• EXTRACT TO READ
China Merchants Shekou Industrial Zone Holdings is doubling down on its expansion in Shanghai, spending RMB 8.74 billion ($1.3 billion) this past week to pick up stakes in five sites in China’s commercial capital.
In Shanghai’s second land auction of the year, which ended last Thursday, China Merchants Shekou ranked second only to fellow SOE Huafa Group in its thirst for sites, with Huafa walking away with the “land king” crown after spending RMB 11.04 billion on four projects.
In June, China Merchants Shekou was the largest buyer in Shanghai’s first land auction of 2022, committing RMB 11.7 billion to four sites that it bid on independently or with other developers, according to data from China Real Estate Information Corporation.
Huafa’s total was equal to about 15 percent of the RMB 78 billion that developers spent last week buying 34 Shanghai sites that measured a total of 1.2 million square metres (12.9 million square feet). Another state-owned enterprise, Poly Developments & Holdings Group, came in third place. A third land auction, which will be Shanghai’s last round this year, is expected to take place in the fourth quarter.
Qingpu Picks Up
In this latest land sale, China Merchants Shekou, a division of the Shenzhen-based China Merchants Group, again turned its attention to Qingpu district in Shanghai’s western suburbs.
After spending RMB 1.9 billion to pick up a residential site on Huizhuo Road site in Qingpu’s Xujing Town in June at a 9.1 percent premium to the auction reserve, China Merchants Shekou bought two more sites in Qingpu last week.
Together with Nanchang Municipal Public Real Estate Group, China Merchants Shekou won the bid for the B6-01 land parcel to the north of Shuanglian Road in Xujing Town for RMB 4.48 billion last Wednesday, according to a statement on Shanghai’s land transaction disclosure website. The closing price reflects a 9 percent premium to the auction reserve.

• ACTIVITIES
A - In the article on Shanghai's land auctions, why did Huafa Group walk away with the "land king" crown in the second auction?
B - Return the passage of the article on Shanghai's land auctions from "China Merchants Shekou Industrial" to "on four projects.".
C - According to the article on Shanghai's land auctions, which district did China Merchants Shekou focus on again in the latest land sale?

• DATA EXCERPT
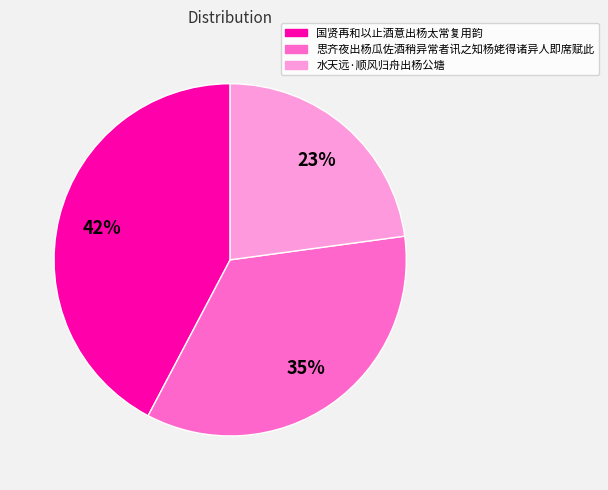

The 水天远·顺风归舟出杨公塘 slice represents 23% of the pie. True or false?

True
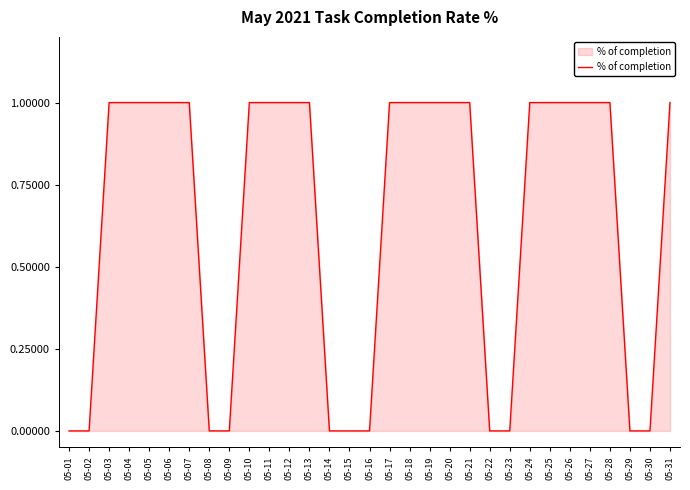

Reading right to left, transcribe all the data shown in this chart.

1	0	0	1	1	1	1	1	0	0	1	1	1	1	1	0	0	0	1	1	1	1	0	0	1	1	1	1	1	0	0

• RESULTS BY TASK
A - Huafa Group was the top buyer in Shanghai's second land auction of the year. It spent RMB 11.04 billion on four projects, ranking ahead of China Merchants Shekou.

B -
China Merchants Shekou Industrial Zone Holdings is doubling down on its expansion in Shanghai, spending RMB 8.74 billion ($1.3 billion) this past week to pick up stakes in five sites in China’s commercial capital.
In Shanghai’s second land auction of the year, which ended last Thursday, China Merchants Shekou ranked second only to fellow SOE Huafa Group in its thirst for sites, with Huafa walking away with the “land king” crown after spending RMB 11.04 billion on four projects.

C - Qingpu district, in Shanghai's western suburbs.